▸ **PROVIDED MATERIAL**
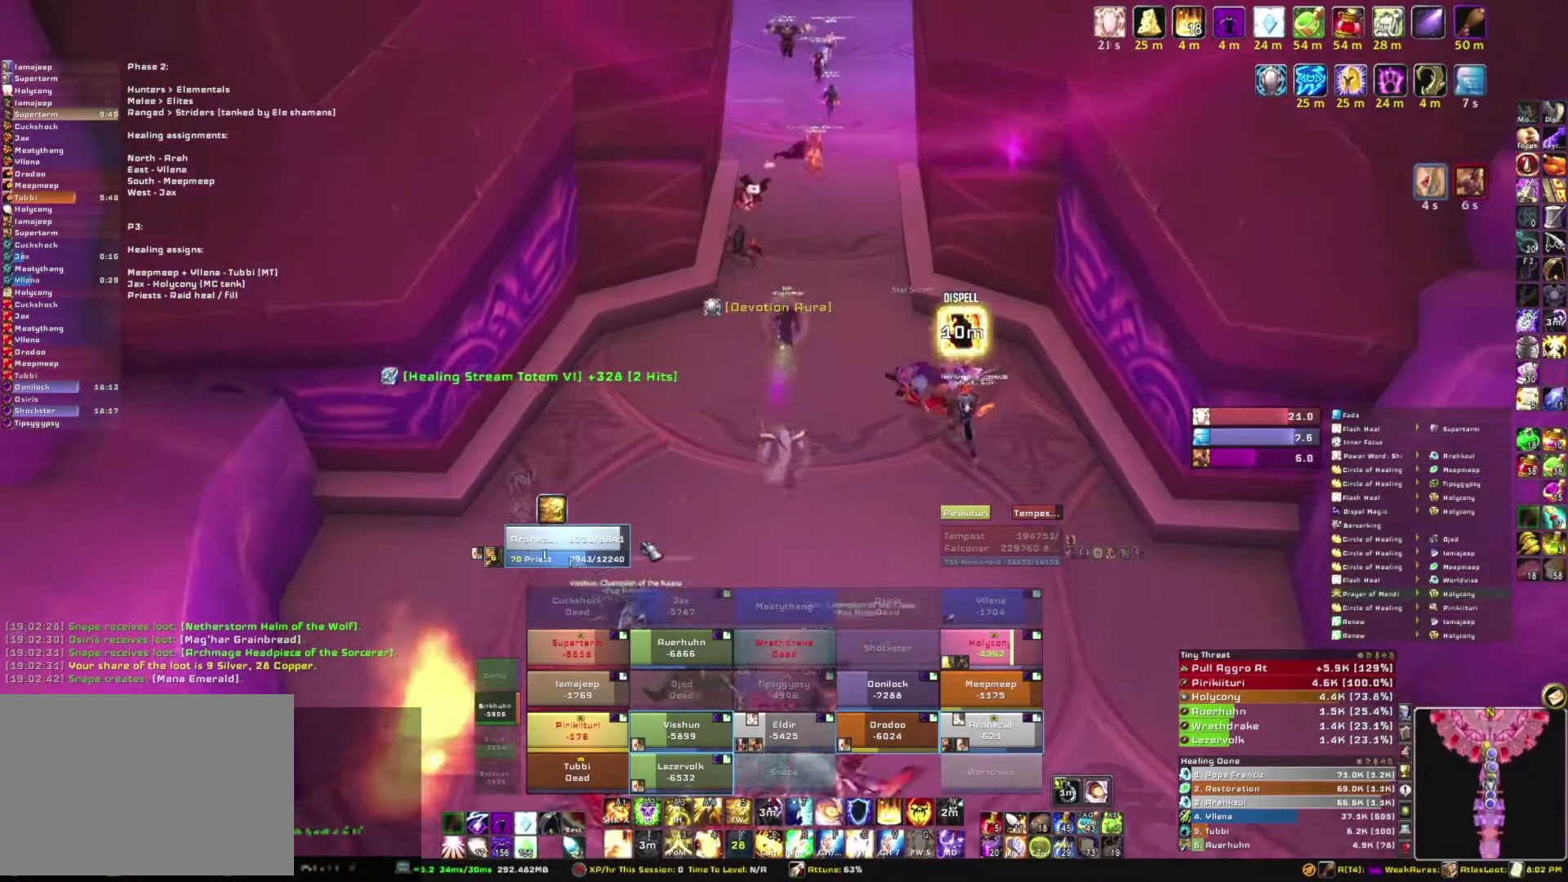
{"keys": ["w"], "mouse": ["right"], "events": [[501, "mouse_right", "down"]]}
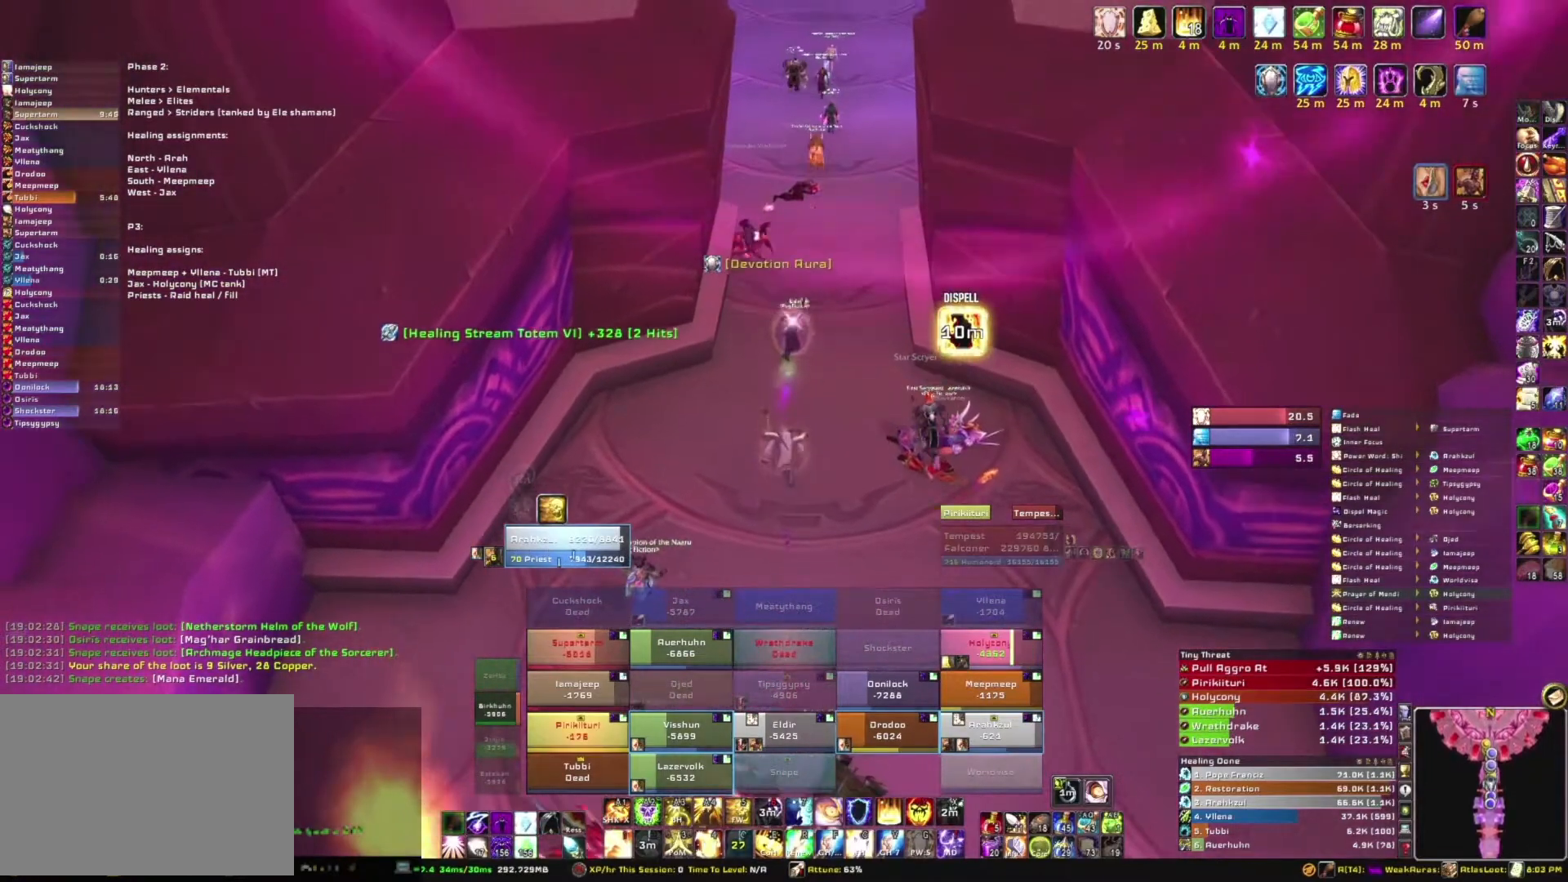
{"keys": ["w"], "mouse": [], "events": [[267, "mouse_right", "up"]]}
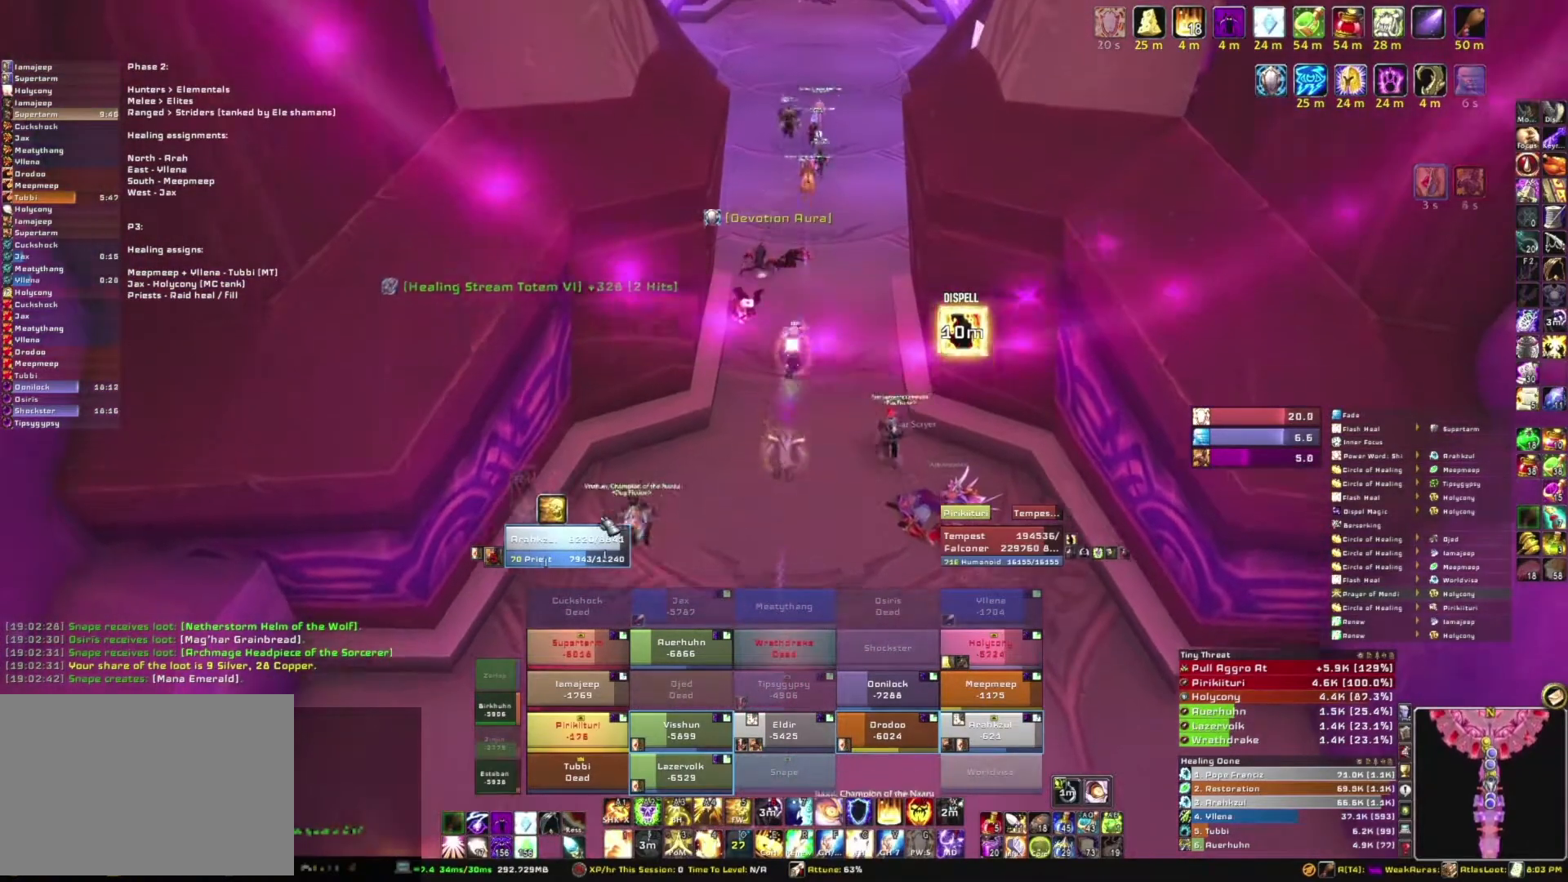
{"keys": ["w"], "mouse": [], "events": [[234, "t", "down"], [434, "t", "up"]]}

▸ **WHAT IS BEING ASKED**
Please write out every line of the listing above exactly, and leave the images behind.

▸ **WRITTEN REPLY**
{"keys": ["w"], "mouse": ["right"], "events": [[501, "mouse_right", "down"]]}
{"keys": ["w"], "mouse": [], "events": [[267, "mouse_right", "up"]]}
{"keys": ["w"], "mouse": [], "events": [[234, "t", "down"], [434, "t", "up"]]}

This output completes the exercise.